* **What you have to do**: From the very first line of the records through the line that contains "in override | 3 | 0.99991 |", repeat everything exactly except the pictures, and add nothing.

BEGIN Record set

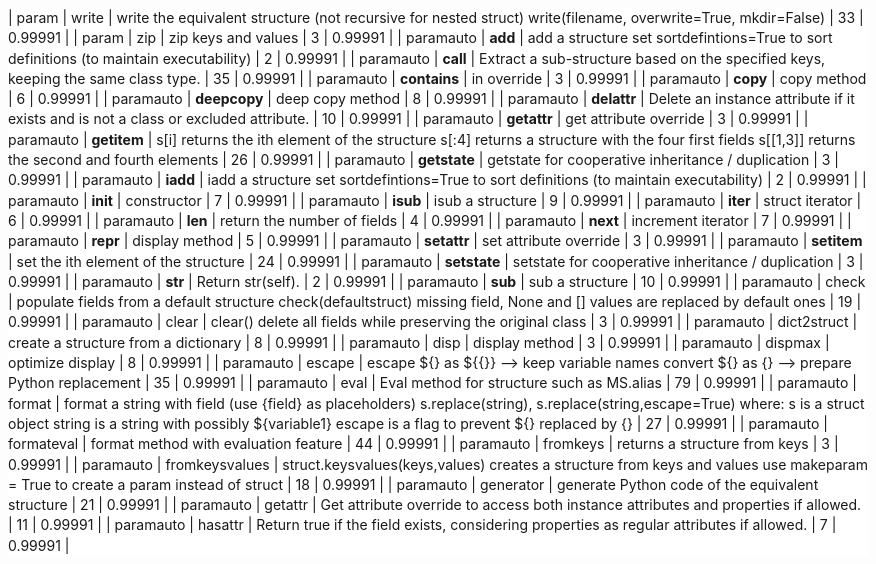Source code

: | param | write | write the equivalent structure (not recursive for nested struct) write(filename, overwrite=True, mkdir=False) | 33 | 0.99991 |
| param | zip | zip keys and values | 3 | 0.99991 |
| paramauto | __add__ | add a structure set sortdefintions=True to sort definitions (to maintain executability) | 2 | 0.99991 |
| paramauto | __call__ | Extract a sub-structure based on the specified keys, keeping the same class type. | 35 | 0.99991 |
| paramauto | __contains__ | in override | 3 | 0.99991 |
| paramauto | __copy__ | copy method | 6 | 0.99991 |
| paramauto | __deepcopy__ | deep copy method | 8 | 0.99991 |
| paramauto | __delattr__ | Delete an instance attribute if it exists and is not a class or excluded attribute. | 10 | 0.99991 |
| paramauto | __getattr__ | get attribute override | 3 | 0.99991 |
| paramauto | __getitem__ | s[i] returns the ith element of the structure s[:4] returns a structure with the four first fields s[[1,3]] returns the second and fourth elements | 26 | 0.99991 |
| paramauto | __getstate__ | getstate for cooperative inheritance / duplication | 3 | 0.99991 |
| paramauto | __iadd__ | iadd a structure set sortdefintions=True to sort definitions (to maintain executability) | 2 | 0.99991 |
| paramauto | __init__ | constructor | 7 | 0.99991 |
| paramauto | __isub__ | isub a structure | 9 | 0.99991 |
| paramauto | __iter__ | struct iterator | 6 | 0.99991 |
| paramauto | __len__ | return the number of fields | 4 | 0.99991 |
| paramauto | __next__ | increment iterator | 7 | 0.99991 |
| paramauto | __repr__ | display method | 5 | 0.99991 |
| paramauto | __setattr__ | set attribute override | 3 | 0.99991 |
| paramauto | __setitem__ | set the ith element of the structure | 24 | 0.99991 |
| paramauto | __setstate__ | setstate for cooperative inheritance / duplication | 3 | 0.99991 |
| paramauto | __str__ | Return str(self). | 2 | 0.99991 |
| paramauto | __sub__ | sub a structure | 10 | 0.99991 |
| paramauto | check | populate fields from a default structure check(defaultstruct) missing field, None and [] values are replaced by default ones | 19 | 0.99991 |
| paramauto | clear | clear() delete all fields while preserving the original class | 3 | 0.99991 |
| paramauto | dict2struct | create a structure from a dictionary | 8 | 0.99991 |
| paramauto | disp | display method | 3 | 0.99991 |
| paramauto | dispmax | optimize display | 8 | 0.99991 |
| paramauto | escape | escape \${} as ${{}} --> keep variable names convert ${} as {} --> prepare Python replacement | 35 | 0.99991 |
| paramauto | eval | Eval method for structure such as MS.alias | 79 | 0.99991 |
| paramauto | format | format a string with field (use {field} as placeholders) s.replace(string), s.replace(string,escape=True) where: s is a struct object string is a string with possibly ${variable1} escape is a flag to prevent ${} replaced by {} | 27 | 0.99991 |
| paramauto | formateval | format method with evaluation feature | 44 | 0.99991 |
| paramauto | fromkeys | returns a structure from keys | 3 | 0.99991 |
| paramauto | fromkeysvalues | struct.keysvalues(keys,values) creates a structure from keys and values use makeparam = True to create a param instead of struct | 18 | 0.99991 |
| paramauto | generator | generate Python code of the equivalent structure | 21 | 0.99991 |
| paramauto | getattr | Get attribute override to access both instance attributes and properties if allowed. | 11 | 0.99991 |
| paramauto | hasattr | Return true if the field exists, considering properties as regular attributes if allowed. | 7 | 0.99991 |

END Record set

* **Result for this exercise**:
Source code

: | param | write | write the equivalent structure (not recursive for nested struct) write(filename, overwrite=True, mkdir=False) | 33 | 0.99991 |
| param | zip | zip keys and values | 3 | 0.99991 |
| paramauto | __add__ | add a structure set sortdefintions=True to sort definitions (to maintain executability) | 2 | 0.99991 |
| paramauto | __call__ | Extract a sub-structure based on the specified keys, keeping the same class type. | 35 | 0.99991 |
| paramauto | __contains__ | in override | 3 | 0.99991 |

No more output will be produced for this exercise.